* _TASK GOAL_:
Set down the entries that follow exactly as written, leaving out any images.

(Page-level text extractions)
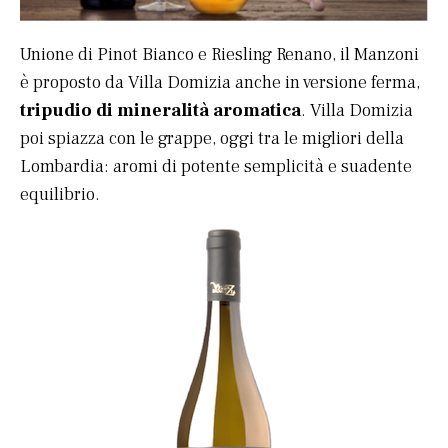
Unione di Pinot Bianco e Riesling Renano, il Manzoni
è proposto da Villa Domizia anche in versione ferma,
tripudio di mineralità aromatica
. Villa Domizia
poi spiazza con le grappe, oggi tra le migliori della
Lombardia: aromi di potente semplicità e suadente
equilibrio.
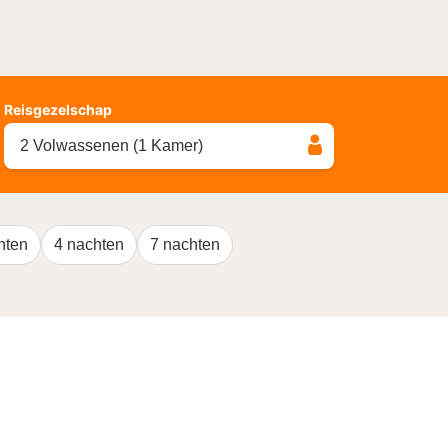
Reisgezelschap
2 Volwassenen (1 Kamer)
hten
4 nachten
7 nachten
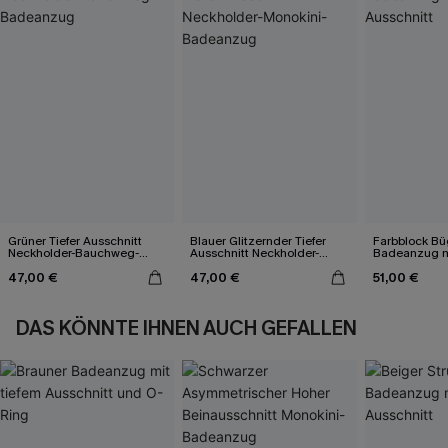
Grüner Tiefer Ausschnitt
Blauer Glitzernder Tiefer
Farbblock Bü
Neckholder-Bauchweg-
Ausschnitt Neckholder-
Badeanzug m
Badeanzug
Monokini-Badeanzug
Ausschnitt
47,00 €
47,00 €
51,00 €
DAS KÖNNTE IHNEN AUCH GEFALLEN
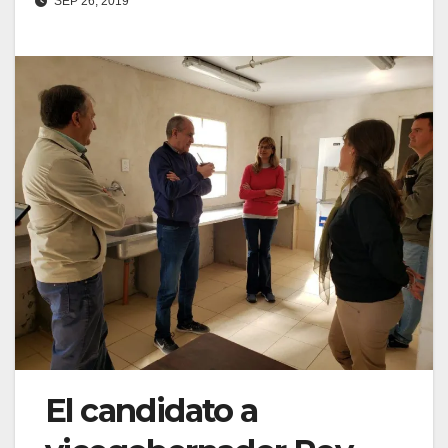
SEP 26, 2019
El candidato a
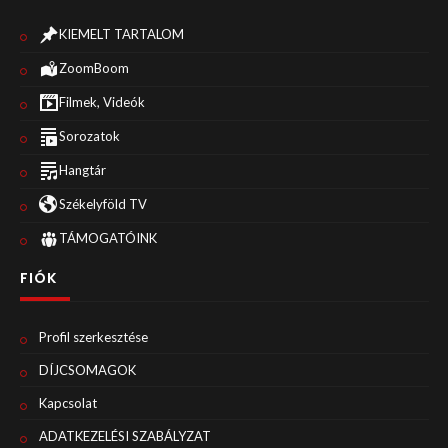
KIEMELT TARTALOM
ZoomBoom
Filmek, Videók
Sorozatok
Hangtár
Székelyföld TV
TÁMOGATÓINK
FIÓK
Profil szerkesztése
DÍJCSOMAGOK
Kapcsolat
ADATKEZELÉSI SZABÁLYZAT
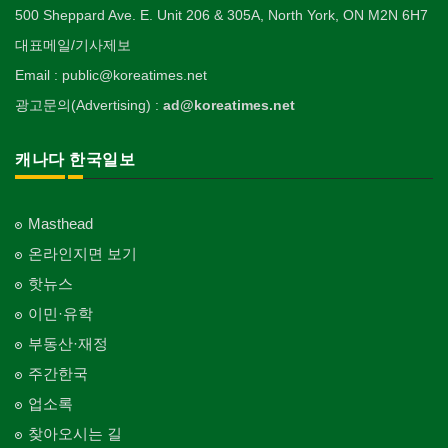
500 Sheppard Ave. E. Unit 206 & 305A, North York, ON M2N 6H7
대표메일/기사제보
Email : public@koreatimes.net
광고문의(Advertising) :
ad@koreatimes.net
캐나다 한국일보
Masthead
온라인지면 보기
핫뉴스
이민·유학
부동산·재정
주간한국
업소록
찾아오시는 길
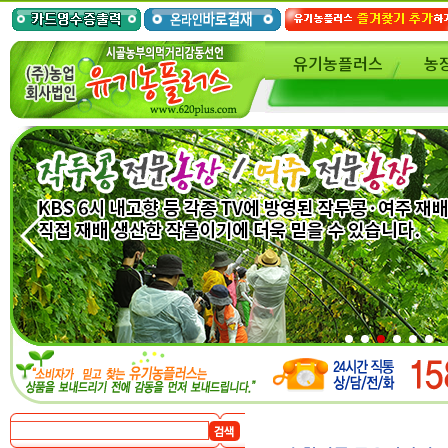
유기농플러스
농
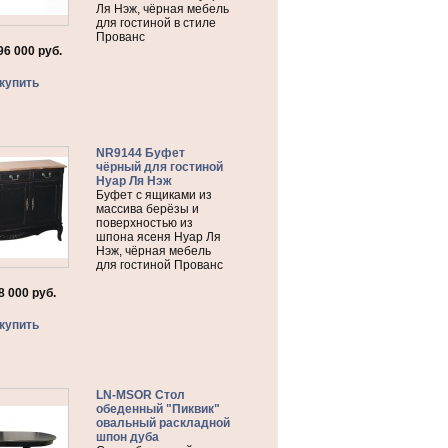
Ля Нэж, чёрная мебель
для гостиной в стиле
Прованс
96 000
руб.
купить
NR9144 Буфет
чёрный для гостиной
Нуар Ля Нэж
Буфет с ящиками из
массива берёзы и
поверхностью из
шпона ясеня Нуар Ля
Нэж, чёрная мебель
для гостиной Прованс
8 000
руб.
купить
LN-MSOR Стол
обеденный "Пиквик"
овальный раскладной
шпон дуба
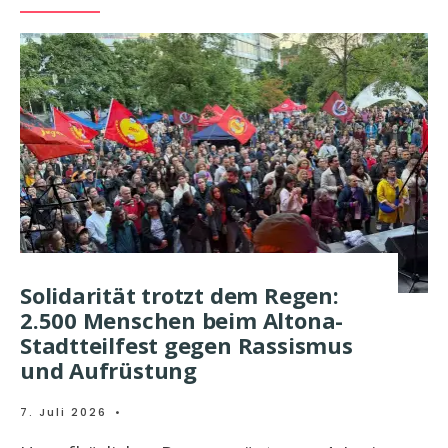
Solidarität trotzt dem Regen:
2.500 Menschen beim Altona-
Stadtteilfest gegen Rassismus
und Aufrüstung
7. Juli 2026
•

* _EXPECTED OUTPUT_:
Unione di Pinot Bianco e Riesling Renano, il Manzoni
è proposto da Villa Domizia anche in versione ferma,
tripudio di mineralità aromatica
. Villa Domizia
poi spiazza con le grappe, oggi tra le migliori della
Lombardia: aromi di potente semplicità e suadente
equilibrio.
Reisgezelschap
2 Volwassenen (1 Kamer)
hten
4 nachten
7 nachten
Grüner Tiefer Ausschnitt
Blauer Glitzernder Tiefer
Farbblock Bü
Neckholder-Bauchweg-
Ausschnitt Neckholder-
Badeanzug m
Badeanzug
Monokini-Badeanzug
Ausschnitt
47,00 €
47,00 €
51,00 €
DAS KÖNNTE IHNEN AUCH GEFALLEN
SEP 26, 2019
El candidato a
KIEMELT TARTALOM
ZoomBoom
Filmek, Videók
Sorozatok
Hangtár
Székelyföld TV
TÁMOGATÓINK
FIÓK
Profil szerkesztése
DÍJCSOMAGOK
Kapcsolat
ADATKEZELÉSI SZABÁLYZAT
500 Sheppard Ave. E. Unit 206 & 305A, North York, ON M2N 6H7
대표메일/기사제보
Email : public@koreatimes.net
광고문의(Advertising) :
ad@koreatimes.net
캐나다 한국일보
Masthead
온라인지면 보기
핫뉴스
이민·유학
부동산·재정
주간한국
업소록
찾아오시는 길
유기농플러스
농
Ля Нэж, чёрная мебель
для гостиной в стиле
Прованс
96 000
руб.
купить
NR9144 Буфет
чёрный для гостиной
Нуар Ля Нэж
Буфет с ящиками из
массива берёзы и
поверхностью из
шпона ясеня Нуар Ля
Нэж, чёрная мебель
для гостиной Прованс
8 000
руб.
купить
LN-MSOR Стол
обеденный "Пиквик"
овальный раскладной
шпон дуба
Solidarität trotzt dem Regen:
2.500 Menschen beim Altona-
Stadtteilfest gegen Rassismus
und Aufrüstung
7. Juli 2026
•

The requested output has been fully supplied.